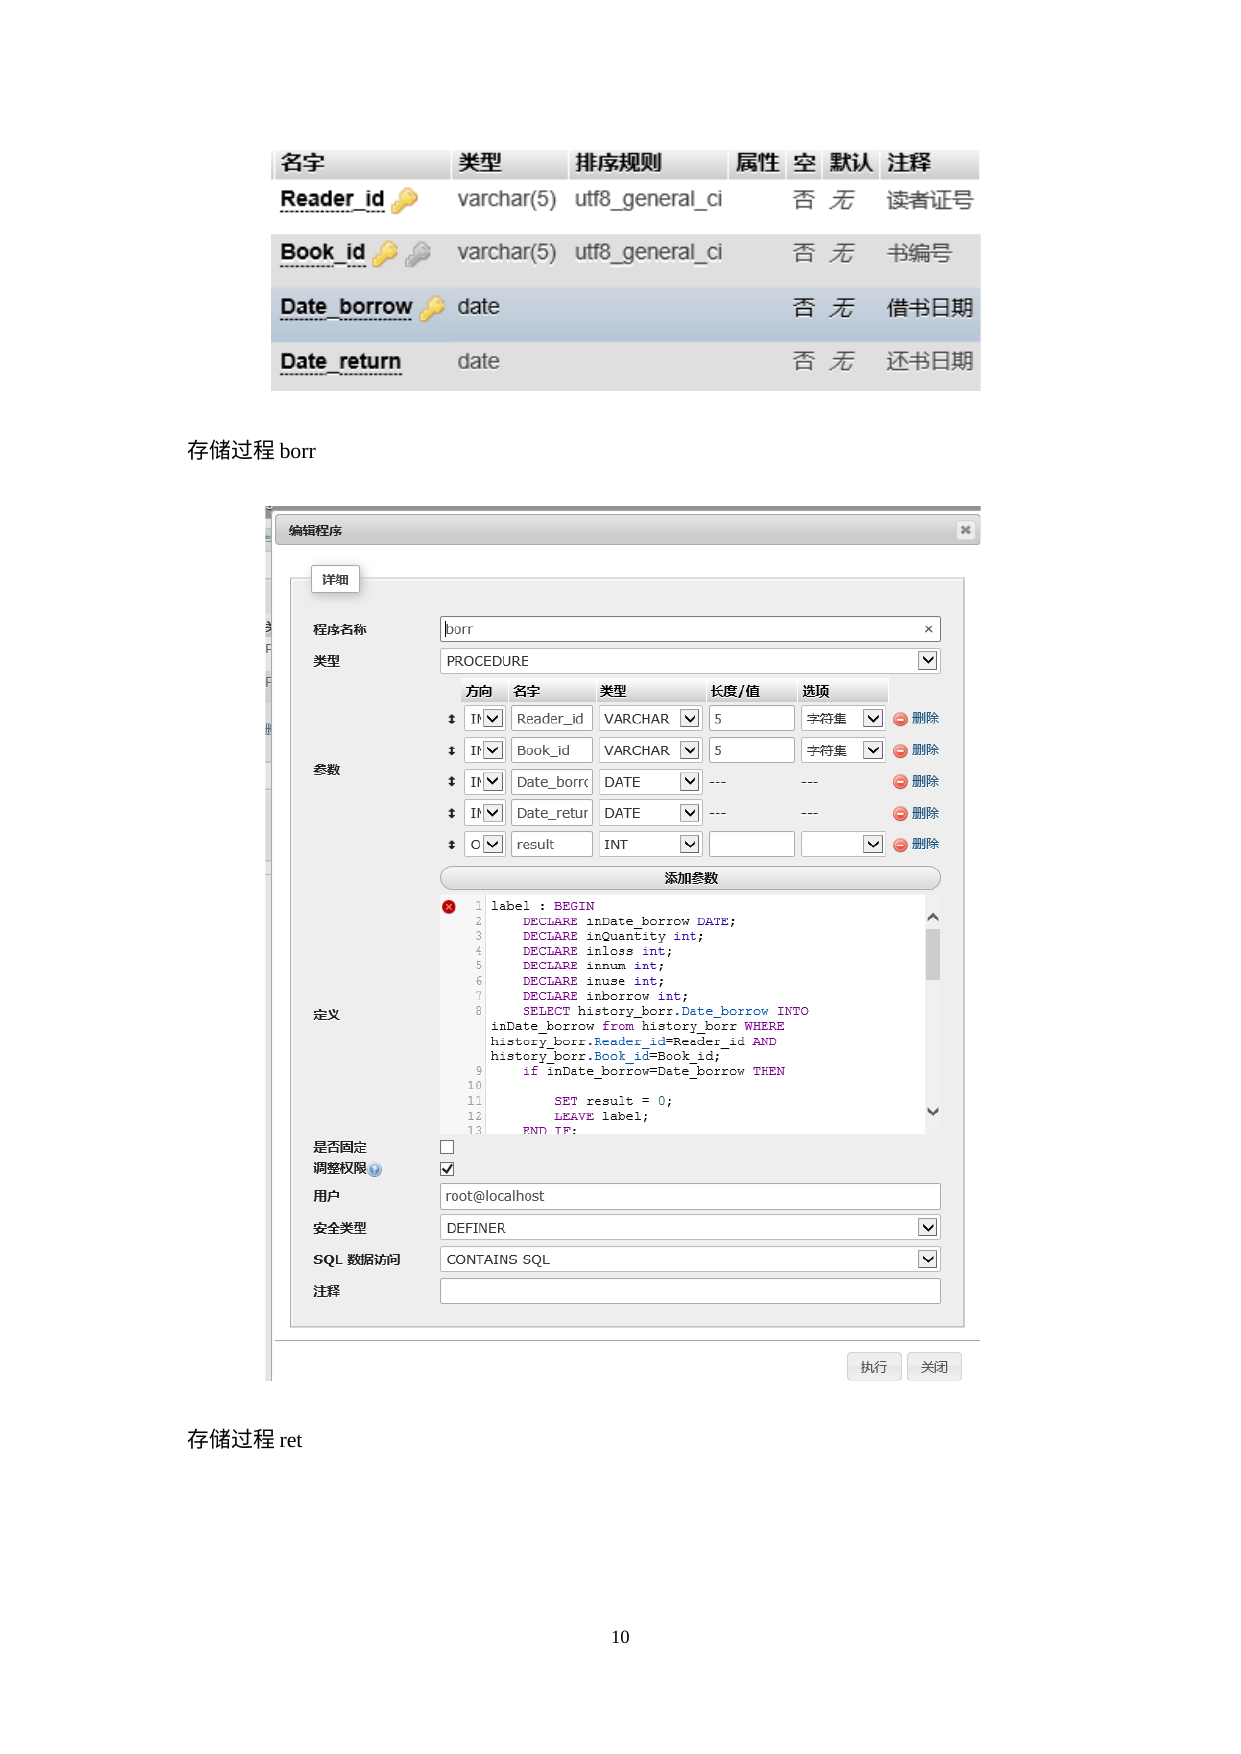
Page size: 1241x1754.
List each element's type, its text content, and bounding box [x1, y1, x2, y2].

picture [271, 150, 981, 391]
picture [265, 506, 981, 1381]
text 存储过程ret [187, 1422, 959, 1454]
text 存储过程borr [187, 433, 981, 464]
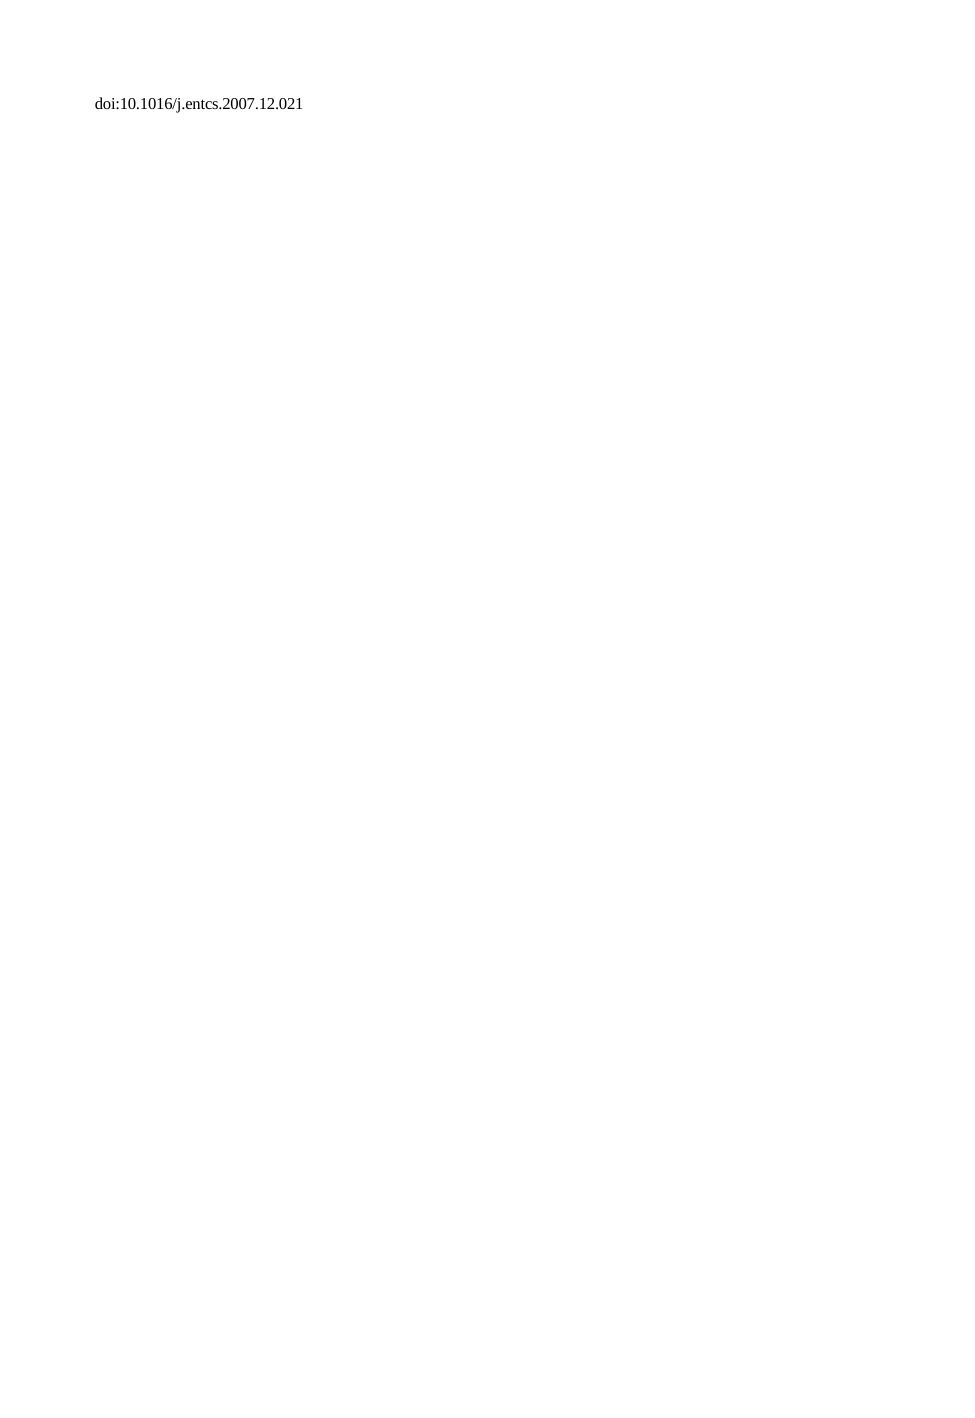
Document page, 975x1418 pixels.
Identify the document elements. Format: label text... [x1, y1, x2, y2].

text doi:10.1016/j.entcs.2007.12.021 [94, 94, 904, 113]
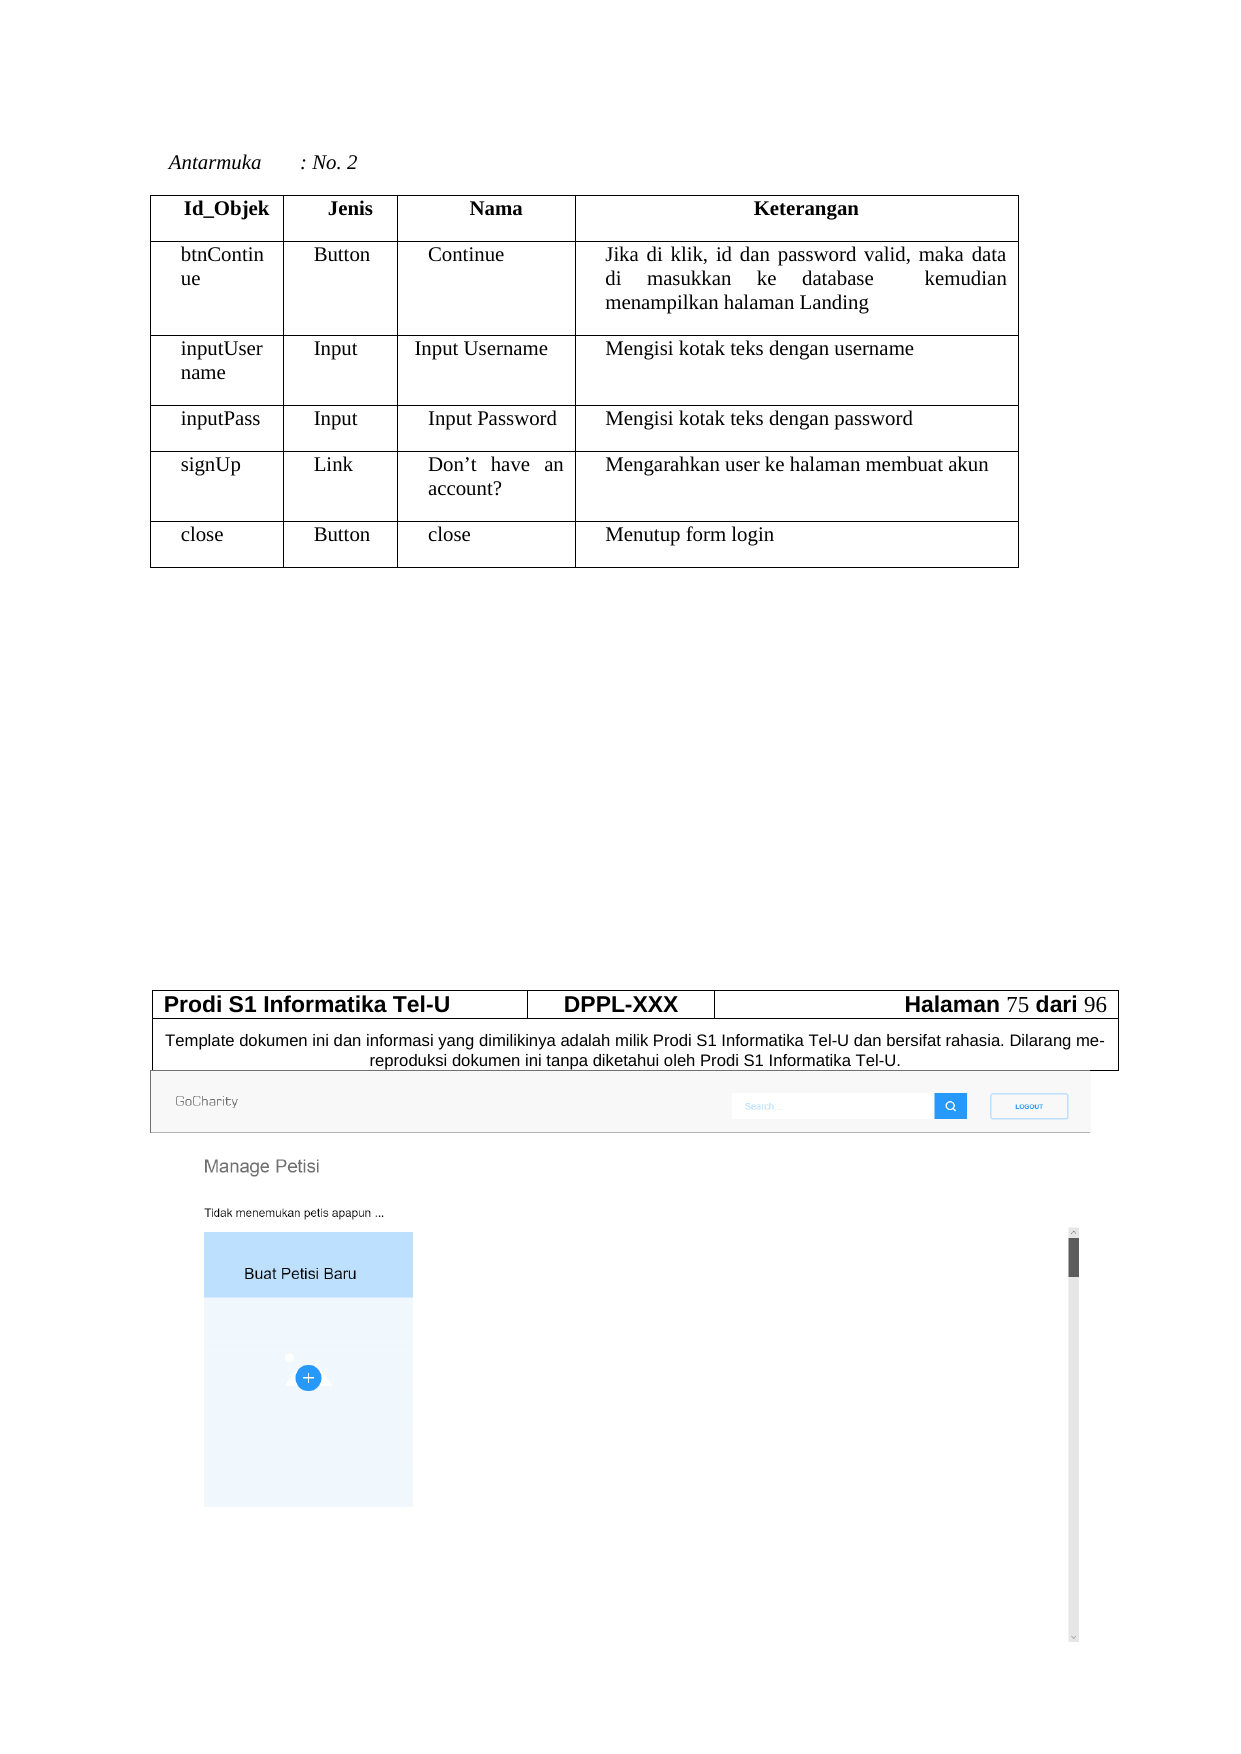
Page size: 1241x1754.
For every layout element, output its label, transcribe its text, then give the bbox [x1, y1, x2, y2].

table_cell Button [284, 522, 397, 567]
text Antarmuka : No. 2 [169, 150, 1090, 174]
table_cell close [151, 522, 283, 567]
table_header Id_Objek [151, 196, 283, 241]
table_cell Input Username [398, 336, 575, 405]
table_header Nama [398, 196, 575, 241]
table_cell Button [284, 242, 397, 335]
table_cell Don’t have an account? [398, 452, 575, 521]
table_cell Continue [398, 242, 575, 335]
table_cell close [398, 522, 575, 567]
table_cell btnContinue [151, 242, 283, 335]
table_cell Input [284, 406, 397, 451]
table_cell Input [284, 336, 397, 405]
table_cell Mengisi kotak teks dengan password [576, 406, 1018, 451]
table_cell inputUsername [151, 336, 283, 405]
table_cell Menutup form login [576, 522, 1018, 567]
table_header Keterangan [576, 196, 1018, 241]
table_cell Mengarahkan user ke halaman membuat akun [576, 452, 1018, 521]
table_cell Jika di klik, id dan password valid, maka data di masukkan ke database kemudian menampilkan halaman Landing [576, 242, 1018, 335]
table_cell signUp [151, 452, 283, 521]
table_header Jenis [284, 196, 397, 241]
table_cell Link [284, 452, 397, 521]
table_cell Input Password [398, 406, 575, 451]
table_cell Mengisi kotak teks dengan username [576, 336, 1018, 405]
picture [150, 1070, 1091, 1659]
table_cell inputPass [151, 406, 283, 451]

· · ·

YOUR OBJECTIVE: Without the pictures, copy the material exactly as given.

REPLY:
Page size: 1241x1754.
List each element's type, its text content, and bounding box [x1, y1, x2, y2].

picture [271, 150, 981, 391]
picture [265, 506, 981, 1381]
text 存储过程ret [187, 1422, 959, 1454]
text 存储过程borr [187, 433, 981, 464]
Document page, 975x1418 pixels.
Identify the document elements. Format: label text... [x1, y1, x2, y2].

text doi:10.1016/j.entcs.2007.12.021 [94, 94, 904, 113]
Page size: 1241x1754.
For every layout element, output its label, transcribe its text, then give the bbox [x1, y1, x2, y2].

table_cell Button [284, 522, 397, 567]
text Antarmuka : No. 2 [169, 150, 1090, 174]
table_cell close [151, 522, 283, 567]
table_header Id_Objek [151, 196, 283, 241]
table_cell Input Username [398, 336, 575, 405]
table_header Nama [398, 196, 575, 241]
table_cell Button [284, 242, 397, 335]
table_cell Don’t have an account? [398, 452, 575, 521]
table_cell Continue [398, 242, 575, 335]
table_cell close [398, 522, 575, 567]
table_cell btnContinue [151, 242, 283, 335]
table_cell Input [284, 406, 397, 451]
table_cell Input [284, 336, 397, 405]
table_cell Mengisi kotak teks dengan password [576, 406, 1018, 451]
table_cell inputUsername [151, 336, 283, 405]
table_cell Menutup form login [576, 522, 1018, 567]
table_header Keterangan [576, 196, 1018, 241]
table_cell Mengarahkan user ke halaman membuat akun [576, 452, 1018, 521]
table_cell Jika di klik, id dan password valid, maka data di masukkan ke database kemudian menampilkan halaman Landing [576, 242, 1018, 335]
table_cell signUp [151, 452, 283, 521]
table_header Jenis [284, 196, 397, 241]
table_cell Link [284, 452, 397, 521]
table_cell Input Password [398, 406, 575, 451]
table_cell Mengisi kotak teks dengan username [576, 336, 1018, 405]
picture [150, 1070, 1091, 1659]
table_cell inputPass [151, 406, 283, 451]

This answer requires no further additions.